Пока он ведет – молчит. Ковыряет в носу, плющит пальцами то, что выковырял, сощелкивает на пол. Снова включает кассету. Музыка тихая и визгливая. У меня все так же все внутри свербит, вот только из жара я опрокинулся в холод, чувствую, как у меня стягивается кожа, как трескаются глаза, вот-вот начну щелкать зубами.
Он старается ехать помедленнее, но резко перебрасывает рычаг передач, словно тот ему сопротивляется. У него трясется нижняя челюсть.
Только когда останавливает машину, я замечаю, что мы вернулись в то самое место, откуда выехали, к тому же дому неподалеку от озера. Улица абсолютно пуста.
Гжесь разворачивается и тянется на заднее сиденье. Покопавшись, вынимает что-то из лежащего там мусора. Это автомобильная аптечка. Он кладет ее себе на колени. Делает глубокий вдох. На миг закрывает глаза, словно заснув, а потом вскидывает голову, будто его что-то разбудило, звук, которого я не слышу. Поворачивается ко мне.
– Ты мертв, Миколай, – говорит он. – И именно это мы должны исправить.
В его глазах что-то танцует, какое-то глупое упрямство, которое ранее спало.
– Я не мертв, что ты несешь?
– Мертв. Это тебя убило. Семнадцать лет назад. Признай. Ты все еще там лежишь. Под за`мком.
– Может и так, – я чувствую, как мое сердце вот-вот взорвется.
– Ты мертв, Миколай, это тебя убило, но ее убил не ты.
Провода в моем теле раскаляются докрасна. Из глаз текут слезы.
– Перестань, сука. Перестань так говорить, – говорю я.
– Это все равно бы случилось. Но то, что случилось, можно исправить.
– Как? Как, нахер? – говорю я и сжимаю зубы, все в моем теле готово вот-вот взорваться. Это отвратительная боль. Продолжается всего миг, но мне словно режет тело изнутри. Без анестезии.
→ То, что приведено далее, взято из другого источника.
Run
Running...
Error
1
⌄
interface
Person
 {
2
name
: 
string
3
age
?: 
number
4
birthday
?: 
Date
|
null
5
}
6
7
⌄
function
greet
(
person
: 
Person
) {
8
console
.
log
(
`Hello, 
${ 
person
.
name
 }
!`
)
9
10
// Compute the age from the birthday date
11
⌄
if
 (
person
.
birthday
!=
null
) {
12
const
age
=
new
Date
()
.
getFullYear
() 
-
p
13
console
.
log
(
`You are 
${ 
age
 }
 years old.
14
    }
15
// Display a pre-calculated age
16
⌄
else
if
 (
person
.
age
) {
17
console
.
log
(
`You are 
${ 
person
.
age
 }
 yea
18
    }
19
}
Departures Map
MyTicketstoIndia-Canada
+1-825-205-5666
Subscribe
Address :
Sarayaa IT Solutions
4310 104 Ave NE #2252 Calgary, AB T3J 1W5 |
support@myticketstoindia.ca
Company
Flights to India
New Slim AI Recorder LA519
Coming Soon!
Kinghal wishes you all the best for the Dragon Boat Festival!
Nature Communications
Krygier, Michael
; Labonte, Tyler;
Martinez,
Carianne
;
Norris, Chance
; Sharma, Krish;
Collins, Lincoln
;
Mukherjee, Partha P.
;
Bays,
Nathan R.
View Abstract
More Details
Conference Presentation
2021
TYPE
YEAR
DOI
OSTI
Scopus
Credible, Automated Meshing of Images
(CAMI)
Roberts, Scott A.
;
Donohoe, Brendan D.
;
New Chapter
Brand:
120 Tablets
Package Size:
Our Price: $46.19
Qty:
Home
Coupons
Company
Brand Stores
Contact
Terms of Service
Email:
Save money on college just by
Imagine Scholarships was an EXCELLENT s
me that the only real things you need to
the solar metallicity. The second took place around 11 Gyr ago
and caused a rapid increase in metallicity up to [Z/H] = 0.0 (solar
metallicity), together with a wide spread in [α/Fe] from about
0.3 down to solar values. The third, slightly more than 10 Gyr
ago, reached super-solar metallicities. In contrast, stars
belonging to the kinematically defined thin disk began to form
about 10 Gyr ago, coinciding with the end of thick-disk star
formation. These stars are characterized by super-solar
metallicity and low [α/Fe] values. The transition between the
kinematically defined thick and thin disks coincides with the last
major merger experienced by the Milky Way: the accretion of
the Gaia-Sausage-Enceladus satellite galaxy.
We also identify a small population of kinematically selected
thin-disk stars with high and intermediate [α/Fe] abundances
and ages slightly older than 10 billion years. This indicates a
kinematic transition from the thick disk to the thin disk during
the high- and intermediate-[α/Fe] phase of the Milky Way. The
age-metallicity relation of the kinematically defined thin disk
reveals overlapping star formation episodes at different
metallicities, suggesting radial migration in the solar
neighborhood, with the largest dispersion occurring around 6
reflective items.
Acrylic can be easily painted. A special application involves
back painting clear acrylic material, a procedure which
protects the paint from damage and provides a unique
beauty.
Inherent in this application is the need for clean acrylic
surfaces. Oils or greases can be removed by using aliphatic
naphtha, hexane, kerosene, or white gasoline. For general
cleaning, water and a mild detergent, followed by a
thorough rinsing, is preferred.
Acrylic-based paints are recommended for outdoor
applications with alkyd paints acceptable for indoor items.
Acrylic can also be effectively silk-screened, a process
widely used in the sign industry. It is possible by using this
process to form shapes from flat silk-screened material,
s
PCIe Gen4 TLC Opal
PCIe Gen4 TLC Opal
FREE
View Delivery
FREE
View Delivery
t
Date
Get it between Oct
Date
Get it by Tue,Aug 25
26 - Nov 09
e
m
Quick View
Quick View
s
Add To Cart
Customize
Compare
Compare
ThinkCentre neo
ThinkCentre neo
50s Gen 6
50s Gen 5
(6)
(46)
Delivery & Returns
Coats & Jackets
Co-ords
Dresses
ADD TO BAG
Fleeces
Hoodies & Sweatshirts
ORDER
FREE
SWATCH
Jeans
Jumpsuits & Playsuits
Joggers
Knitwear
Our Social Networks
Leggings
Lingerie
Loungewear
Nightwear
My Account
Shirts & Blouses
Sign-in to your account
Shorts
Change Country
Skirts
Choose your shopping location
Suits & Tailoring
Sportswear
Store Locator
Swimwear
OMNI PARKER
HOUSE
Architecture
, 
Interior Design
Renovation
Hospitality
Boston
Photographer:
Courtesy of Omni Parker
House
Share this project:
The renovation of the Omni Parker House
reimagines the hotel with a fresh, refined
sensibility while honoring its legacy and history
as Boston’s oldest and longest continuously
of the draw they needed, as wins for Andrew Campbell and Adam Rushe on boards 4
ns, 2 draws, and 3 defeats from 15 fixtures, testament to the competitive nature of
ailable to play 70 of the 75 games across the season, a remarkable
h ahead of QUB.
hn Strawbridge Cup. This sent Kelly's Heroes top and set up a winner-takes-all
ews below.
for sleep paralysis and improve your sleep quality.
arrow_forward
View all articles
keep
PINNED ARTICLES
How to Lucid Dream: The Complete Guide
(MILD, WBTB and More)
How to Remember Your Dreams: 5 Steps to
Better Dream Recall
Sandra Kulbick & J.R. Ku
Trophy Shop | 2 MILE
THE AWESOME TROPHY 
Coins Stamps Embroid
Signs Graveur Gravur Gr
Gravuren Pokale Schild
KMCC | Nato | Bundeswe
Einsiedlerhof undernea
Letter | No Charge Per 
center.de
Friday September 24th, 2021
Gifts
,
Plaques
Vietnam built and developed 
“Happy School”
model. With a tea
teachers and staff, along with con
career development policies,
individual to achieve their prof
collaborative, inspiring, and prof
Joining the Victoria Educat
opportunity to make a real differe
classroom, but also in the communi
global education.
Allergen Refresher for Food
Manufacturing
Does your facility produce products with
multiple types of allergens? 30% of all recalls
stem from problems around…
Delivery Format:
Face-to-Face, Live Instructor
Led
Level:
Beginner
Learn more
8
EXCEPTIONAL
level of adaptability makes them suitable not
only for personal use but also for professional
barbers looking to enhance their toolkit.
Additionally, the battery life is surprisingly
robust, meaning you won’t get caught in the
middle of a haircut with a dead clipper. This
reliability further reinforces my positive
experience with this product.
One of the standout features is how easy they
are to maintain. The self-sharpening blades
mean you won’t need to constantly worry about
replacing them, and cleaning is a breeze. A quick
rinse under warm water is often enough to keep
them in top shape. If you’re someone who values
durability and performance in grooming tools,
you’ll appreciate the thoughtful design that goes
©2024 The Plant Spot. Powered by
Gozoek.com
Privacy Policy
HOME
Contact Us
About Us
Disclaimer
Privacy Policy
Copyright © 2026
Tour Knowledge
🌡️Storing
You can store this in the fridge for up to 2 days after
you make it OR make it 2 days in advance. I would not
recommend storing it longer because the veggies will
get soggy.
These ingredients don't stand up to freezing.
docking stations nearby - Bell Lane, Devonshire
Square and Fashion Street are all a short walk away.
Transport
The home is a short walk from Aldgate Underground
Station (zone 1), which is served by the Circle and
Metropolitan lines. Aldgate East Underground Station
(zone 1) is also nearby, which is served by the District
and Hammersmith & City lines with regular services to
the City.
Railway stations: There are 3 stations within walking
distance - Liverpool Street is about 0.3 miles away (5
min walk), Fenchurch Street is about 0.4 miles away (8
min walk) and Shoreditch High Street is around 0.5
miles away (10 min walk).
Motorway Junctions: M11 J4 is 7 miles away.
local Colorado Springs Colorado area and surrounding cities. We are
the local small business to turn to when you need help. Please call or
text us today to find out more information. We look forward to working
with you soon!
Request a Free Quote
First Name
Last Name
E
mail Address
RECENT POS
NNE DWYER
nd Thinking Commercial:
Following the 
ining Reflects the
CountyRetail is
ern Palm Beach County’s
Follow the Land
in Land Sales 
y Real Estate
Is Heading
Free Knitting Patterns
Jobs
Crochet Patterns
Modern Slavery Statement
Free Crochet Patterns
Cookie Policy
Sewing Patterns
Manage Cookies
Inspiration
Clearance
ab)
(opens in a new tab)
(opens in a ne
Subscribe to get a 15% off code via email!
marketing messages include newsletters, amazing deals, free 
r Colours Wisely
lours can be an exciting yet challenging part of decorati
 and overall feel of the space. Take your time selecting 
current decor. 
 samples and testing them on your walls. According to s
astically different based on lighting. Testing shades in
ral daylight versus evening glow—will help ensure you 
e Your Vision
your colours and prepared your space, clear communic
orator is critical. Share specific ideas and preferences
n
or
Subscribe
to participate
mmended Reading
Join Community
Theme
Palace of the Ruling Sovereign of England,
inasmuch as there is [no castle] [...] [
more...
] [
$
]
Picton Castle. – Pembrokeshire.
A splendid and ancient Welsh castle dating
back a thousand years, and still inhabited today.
Он отворачивается. Смотрит на улицу, в темноту. Кто-то там идет.
– А быстро управились, – говорит Гжесь.
Ярецкий медленно идет по тротуару, в куртке с капюшоном, и теперь прекрасно видно, что идет он криво, что каждый шаг для него – болезнен, особенно сейчас, когда он пытается не упасть на обледеневшей дороге. Гжесь открывает аптечку. Изучает ее содержимое, словно анализируя ситуацию, а потом снова закрывает.
– Подержи, – говорит он и дает ее мне в руки. Это обычная автомобильная аптечка, синяя, грязная, со слезающей наклейкой.
Прежде чем я успеваю его спросить, что он, нахер, делает, Ярецкий успевает поравняться с нашей машиной, а Гжесь опускает стекло и кричит:
– Эй!
Ярецкий останавливается. Едва не падает.
– Прошу прощения, – говорит Гжесь и выходит из машины.
– Да не за что, – отвечает Ярецкий, но отступает на шаг.